** Exercise inputs follows **

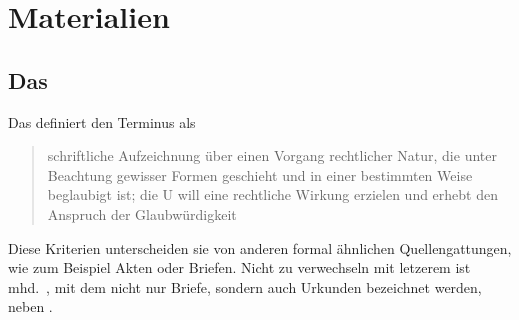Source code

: \chapter{Materialien}
\label{ch:materialien}

\section%
	[Das \tit{Corpus der altdeutschen Originalurkunden}]
	{Das }%
\label{sec:materialcao}

Das  definiert den Terminus  als
\blockcquote[574]{frenz1998a}{schriftliche Aufzeichnung über einen Vorgang
rechtlicher Natur, die unter Beachtung gewisser Formen geschieht und in einer
bestimmten Weise beglaubigt ist; die U will eine rechtliche
Wirkung erzielen und erhebt den Anspruch der Glaubwürdigkeit}. Diese Kriterien
unterscheiden sie von anderen formal ähnlichen Quellengattungen, wie zum
Beispiel Akten oder Briefen. Nicht zu verwechseln mit letzerem ist mhd.\
, mit dem nicht nur Briefe, sondern auch Urkunden bezeichnet
werden, neben \norm{hantvėste} \autocites[][\pno~\fw{brief},
]{mwb1}[][\pno~]{mwb2}[vgl. auch][]{schmidtwiegand1998a}.

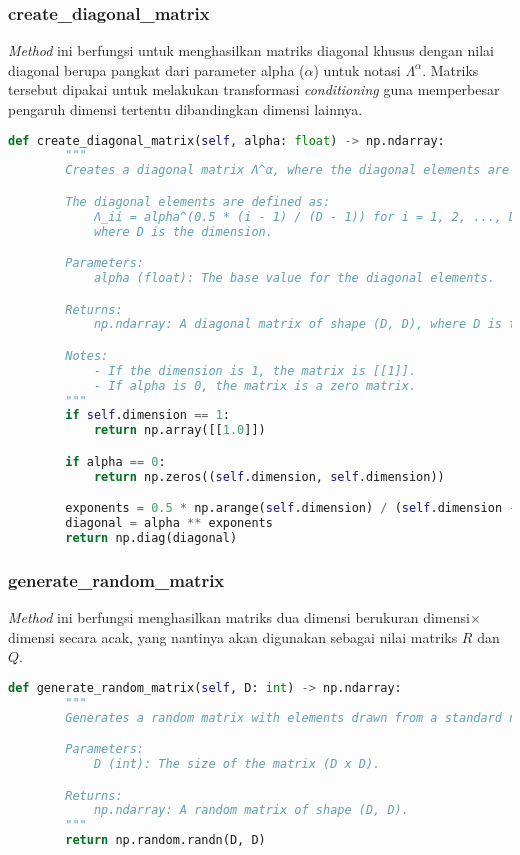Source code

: \subsubsection{create\_diagonal\_matrix}
\textit{Method} ini berfungsi untuk menghasilkan matriks diagonal khusus dengan nilai diagonal berupa pangkat dari parameter alpha ($\alpha $) untuk notasi $\Lambda^{\alpha}$. Matriks tersebut dipakai untuk melakukan transformasi \textit{conditioning} guna memperbesar pengaruh dimensi tertentu dibandingkan dimensi lainnya.
\begin{lstlisting}[language=Python, caption=\textit{method} untuk menghasilkan matriks diagonal, label=lst:init_cec]
    def create_diagonal_matrix(self, alpha: float) -> np.ndarray:
        """
        Creates a diagonal matrix Λ^α, where the diagonal elements are powers of α.

        The diagonal elements are defined as:
            Λ_ii = alpha^(0.5 * (i - 1) / (D - 1)) for i = 1, 2, ..., D,
            where D is the dimension.

        Parameters:
            alpha (float): The base value for the diagonal elements.

        Returns:
            np.ndarray: A diagonal matrix of shape (D, D), where D is the dimension.

        Notes:
            - If the dimension is 1, the matrix is [[1]].
            - If alpha is 0, the matrix is a zero matrix.
        """
        if self.dimension == 1:
            return np.array([[1.0]])

        if alpha == 0:
            return np.zeros((self.dimension, self.dimension))

        exponents = 0.5 * np.arange(self.dimension) / (self.dimension - 1)
        diagonal = alpha ** exponents
        return np.diag(diagonal)
\end{lstlisting}
\subsubsection{generate\_random\_matrix}
\textit{Method} ini berfungsi menghasilkan matriks dua dimensi berukuran dimensi$\times$dimensi secara acak, yang nantinya akan digunakan sebagai nilai matriks $R$ dan $Q$.
\begin{lstlisting}[language=Python, caption=\textit{method} untuk menghasilkan matriks dengan nilai acak, label=lst:init_cec]
    def generate_random_matrix(self, D: int) -> np.ndarray:
        """
        Generates a random matrix with elements drawn from a standard normal distribution.

        Parameters:
            D (int): The size of the matrix (D x D).

        Returns:
            np.ndarray: A random matrix of shape (D, D).
        """
        return np.random.randn(D, D)
\end{lstlisting}

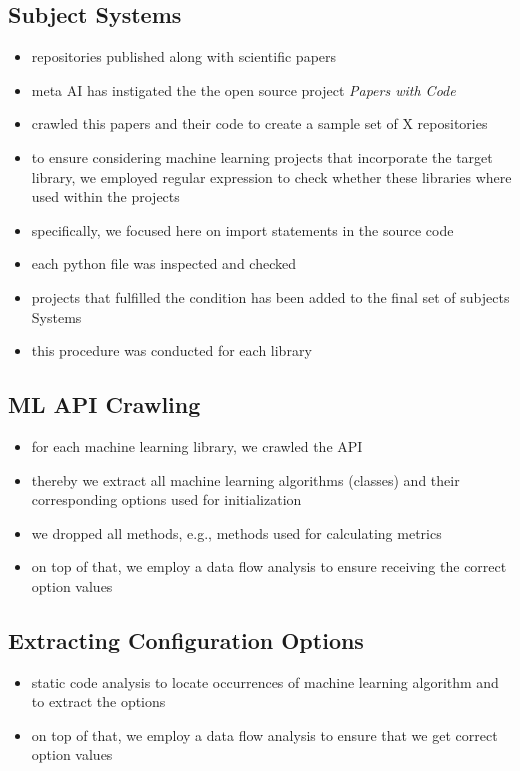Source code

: \documentclass[sigconf,review,anonymous]{acmart}
\begin{document}
\subsection{Subject Systems}
\begin{itemize}
    \item repositories published along with scientific papers
    \item meta AI has instigated the the open source project \emph{Papers with Code}
    \item crawled this papers and their code to create a sample set of X repositories
    \item to ensure considering machine learning projects that incorporate the target library, we employed regular expression to check whether these libraries where used within the projects
    \item specifically, we focused here on import statements in the source code
    \item each python file was inspected and checked
    \item projects that fulfilled the condition has been added to the final set of subjects Systems
    \item this procedure was conducted for each library
\end{itemize}

\subsection{ML API Crawling}
\begin{itemize}
    \item for each machine learning library, we crawled the API
    \item thereby we extract all machine learning algorithms (classes) and their corresponding options used for initialization
    \item we dropped all methods, e.g., methods used for calculating metrics
    \item on top of that, we employ a data flow analysis to ensure receiving the correct option values
\end{itemize}

\subsection{Extracting Configuration Options}
\begin{itemize}
    \item static code analysis to locate occurrences of machine learning algorithm and to extract the options
    \item on top of that, we employ a data flow analysis to ensure that we get correct option values
\end{itemize}
\end{document}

** End of Exercise inputs **

- **The problem**:
Would you retype the entries above in full, exactly as written, minus the pictures?

- **Answer to the exercise**:
Source code

: \chapter{Materialien}
\label{ch:materialien}

\section%
	[Das \tit{Corpus der altdeutschen Originalurkunden}]
	{Das }%
\label{sec:materialcao}

Das  definiert den Terminus  als
\blockcquote[574]{frenz1998a}{schriftliche Aufzeichnung über einen Vorgang
rechtlicher Natur, die unter Beachtung gewisser Formen geschieht und in einer
bestimmten Weise beglaubigt ist; die U will eine rechtliche
Wirkung erzielen und erhebt den Anspruch der Glaubwürdigkeit}. Diese Kriterien
unterscheiden sie von anderen formal ähnlichen Quellengattungen, wie zum
Beispiel Akten oder Briefen. Nicht zu verwechseln mit letzerem ist mhd.\
, mit dem nicht nur Briefe, sondern auch Urkunden bezeichnet
werden, neben \norm{hantvėste} \autocites[][\pno~\fw{brief},
]{mwb1}[][\pno~]{mwb2}[vgl. auch][]{schmidtwiegand1998a}.

Source code

: \subsubsection{create\_diagonal\_matrix}
\textit{Method} ini berfungsi untuk menghasilkan matriks diagonal khusus dengan nilai diagonal berupa pangkat dari parameter alpha ($\alpha $) untuk notasi $\Lambda^{\alpha}$. Matriks tersebut dipakai untuk melakukan transformasi \textit{conditioning} guna memperbesar pengaruh dimensi tertentu dibandingkan dimensi lainnya.
\begin{lstlisting}[language=Python, caption=\textit{method} untuk menghasilkan matriks diagonal, label=lst:init_cec]
    def create_diagonal_matrix(self, alpha: float) -> np.ndarray:
        """
        Creates a diagonal matrix Λ^α, where the diagonal elements are powers of α.

        The diagonal elements are defined as:
            Λ_ii = alpha^(0.5 * (i - 1) / (D - 1)) for i = 1, 2, ..., D,
            where D is the dimension.

        Parameters:
            alpha (float): The base value for the diagonal elements.

        Returns:
            np.ndarray: A diagonal matrix of shape (D, D), where D is the dimension.

        Notes:
            - If the dimension is 1, the matrix is [[1]].
            - If alpha is 0, the matrix is a zero matrix.
        """
        if self.dimension == 1:
            return np.array([[1.0]])

        if alpha == 0:
            return np.zeros((self.dimension, self.dimension))

        exponents = 0.5 * np.arange(self.dimension) / (self.dimension - 1)
        diagonal = alpha ** exponents
        return np.diag(diagonal)
\end{lstlisting}
\subsubsection{generate\_random\_matrix}
\textit{Method} ini berfungsi menghasilkan matriks dua dimensi berukuran dimensi$\times$dimensi secara acak, yang nantinya akan digunakan sebagai nilai matriks $R$ dan $Q$.
\begin{lstlisting}[language=Python, caption=\textit{method} untuk menghasilkan matriks dengan nilai acak, label=lst:init_cec]
    def generate_random_matrix(self, D: int) -> np.ndarray:
        """
        Generates a random matrix with elements drawn from a standard normal distribution.

        Parameters:
            D (int): The size of the matrix (D x D).

        Returns:
            np.ndarray: A random matrix of shape (D, D).
        """
        return np.random.randn(D, D)
\end{lstlisting}

Source code

: \documentclass[sigconf,review,anonymous]{acmart}
\begin{document}
\subsection{Subject Systems}
\begin{itemize}
    \item repositories published along with scientific papers
    \item meta AI has instigated the the open source project \emph{Papers with Code}
    \item crawled this papers and their code to create a sample set of X repositories
    \item to ensure considering machine learning projects that incorporate the target library, we employed regular expression to check whether these libraries where used within the projects
    \item specifically, we focused here on import statements in the source code
    \item each python file was inspected and checked
    \item projects that fulfilled the condition has been added to the final set of subjects Systems
    \item this procedure was conducted for each library
\end{itemize}

\subsection{ML API Crawling}
\begin{itemize}
    \item for each machine learning library, we crawled the API
    \item thereby we extract all machine learning algorithms (classes) and their corresponding options used for initialization
    \item we dropped all methods, e.g., methods used for calculating metrics
    \item on top of that, we employ a data flow analysis to ensure receiving the correct option values
\end{itemize}

\subsection{Extracting Configuration Options}
\begin{itemize}
    \item static code analysis to locate occurrences of machine learning algorithm and to extract the options
    \item on top of that, we employ a data flow analysis to ensure that we get correct option values
\end{itemize}
\end{document}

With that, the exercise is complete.